Rupanya, malam itu, Papa sedang mengadakan pertemuan dengan para pemimpin pejuang. Namun dalam perjalanan pulang, dia akhirnya berhasil ditemukan regu yang dipimpin Matsuda-san, yang memang tengah mengintainya. Papa bersama dua rekannya nyaris bisa ditangkap. Tapi mereka berhasil lolos juga. Namun, saat Papa mengira para pemburunya sudah tidak bisa lagi mendeteksinya, dia lengah. Sesudah sampai di halaman rumah, dia baru sadar, para pemburunya berhasil mencium jejaknya. Dugaanku, mungkin saat Papa menggedor pintu, dia bermaksud menyuruh kami buru-buru lari. Tapi terlambat.
Tapi Matsuda-san menjelaskan lagi, dia tidak bisa selamanya membela Papa. Kalau bukan karena aku, dia takkan membiarkan nyawa Papa bertahan barang sejam saja setelah tiba di markas malam itu. Bahkan, Matsuda-san bilang, dia sendirilah yang punya hak untuk membunuh Papa...!

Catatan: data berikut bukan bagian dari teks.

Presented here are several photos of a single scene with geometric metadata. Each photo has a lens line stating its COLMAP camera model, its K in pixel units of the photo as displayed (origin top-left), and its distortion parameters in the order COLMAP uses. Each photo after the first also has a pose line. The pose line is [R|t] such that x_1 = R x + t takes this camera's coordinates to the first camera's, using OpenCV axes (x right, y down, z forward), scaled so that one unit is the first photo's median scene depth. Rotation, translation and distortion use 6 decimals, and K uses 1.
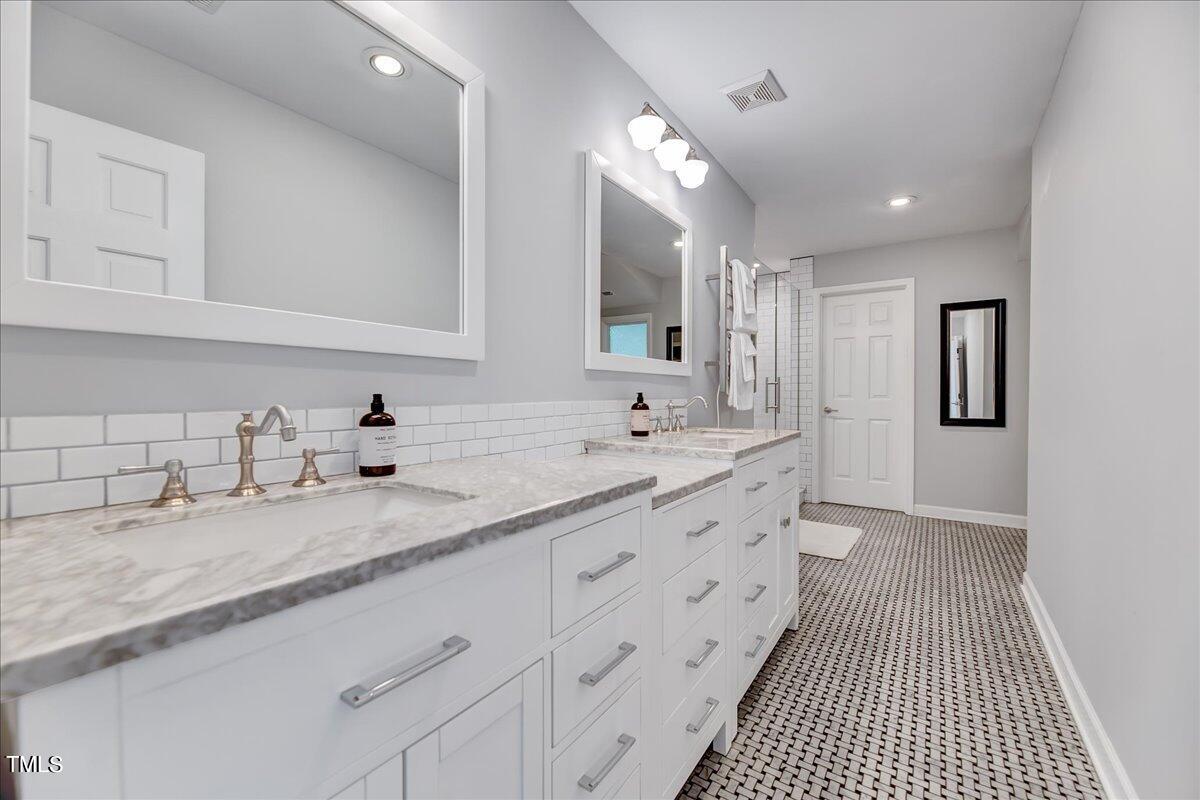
lens RADIAL K [[491.8, 0, 599.5], [0, 491.8, 394.6], [0, 0, 1]] dist [-0.001105, -0.000294]
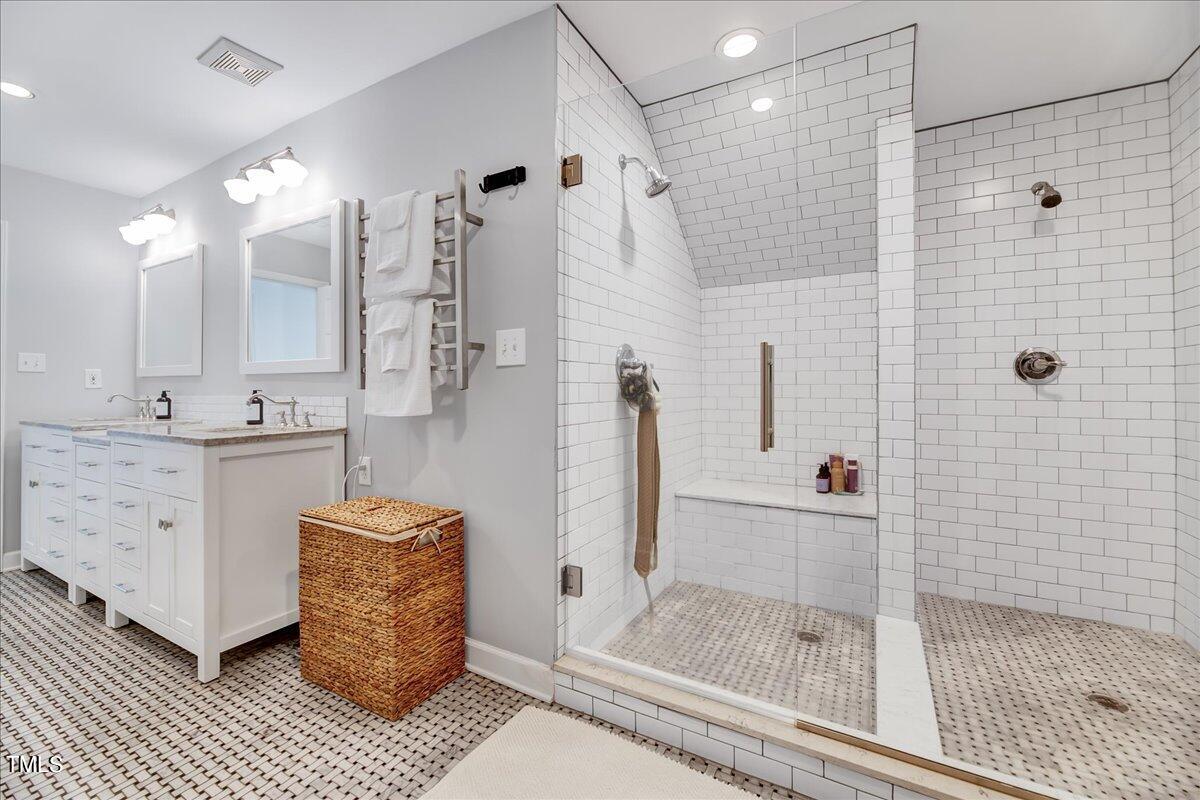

Aku bergidik.... Tapi aku tak rela papaku dibunuh...! Tidak!! Jadi kutanyakan lagi, mengapa tidak dilakukannya. Ia menjawab dengan jawaban yang sama. Dia memandangku. Saat kutanya apa maksudnya, dia tidak mau menjawab. Malah kelihatannya dia mulai marah. Aku pun menunda penasaranku. Mungkin pada saatnya nanti, aku harus cari tahu, aku bertekad....
Beberapa hari kemudian, kutanyakan lagi. Cuma, kali itu dengan pendekatan berbeda. Kutanya, kalau selain dia tidak ada lagi yang berhak membunuh pemberontak, kenapa nyawa papaku masih terancam. Dia tertawa. Katanya, dia tahu arah pertanyaanku. Ternyata dia sangat cerdas dan cerdik...! Dari cerita-ceritanya, aku maklum, seorang Kempai Tai jelas harus orang istimewa. Kepandaian, kemampuan, dan segalanya harus ada di atas rata-rata tentara biasa.
Akhirnya dia berterus-terang. Selain dirinya, yang berhak membunuh tawanannya cuma dua orang. Yang satu kaisar. Satu lagi adalah komandan tertingginya, Kepala Kempei Tai. Di luar itu, tidak ada. Bahkan orang selevel perdana menteri pun tidak!
Masalahnya, dalam beberapa hari mendatang, Kepala Kempei Tai akan tiba di Jakarta. Saat itu dia masih dalam perjalanan, tertahan di Formosa.
Tidak ada masalah bagi Matsuda-san kalau sang kepala tahu penundaan hukuman mati itu. Bahkan juga tidak bagiku, Mama, dan koko-kokoku. Tapi yang pasti, Papa akan dibunuhnya di tempat dia mendengar berita itu, dan saat itu juga!...
Tangisku meledak. Pandanganku akan hari depan mendadak gelap.... Apa jadinya aku tanpa Papa??... Aku tak bisa kehilangannya!! Dia satu-satunya yang kumiliki...!
Matsuda-san menenangkanku. Katanya, dia sudah menyusun rencana untuk menyelamatkan papaku. Tapi dia bilang lagi, untuk itu, dia perlu bantuanku. Malah, apa yang akan kulakukan nantilah yang menentukan apakah Papa masih mungkin ia selamatkan atau tidak.
Aku langsung bertanya apa itu. Matsuda-san berkata, dia akan menceritakannya nanti. Sekarang, katanya, pertama-tama dia harus tahu dulu apakah aku yakin dan bersedia melakukan rencananya atau tidak. Jelas aku langsung mengiyakan tanpa ragu! Dia berkata, aku harus bersiap-siap saat itu juga, karena jam 2 tengah malam nanti kami sudah harus berangkat ke Karawang. Di sanalah Matsuda-san akan memaparkan seluruh rencananya.
Di Karawang, dalam sebuah rumah rahasia Matsuda-san yang lain, ia mulai menjelaskan. Aku mendengarkan dengan seksama.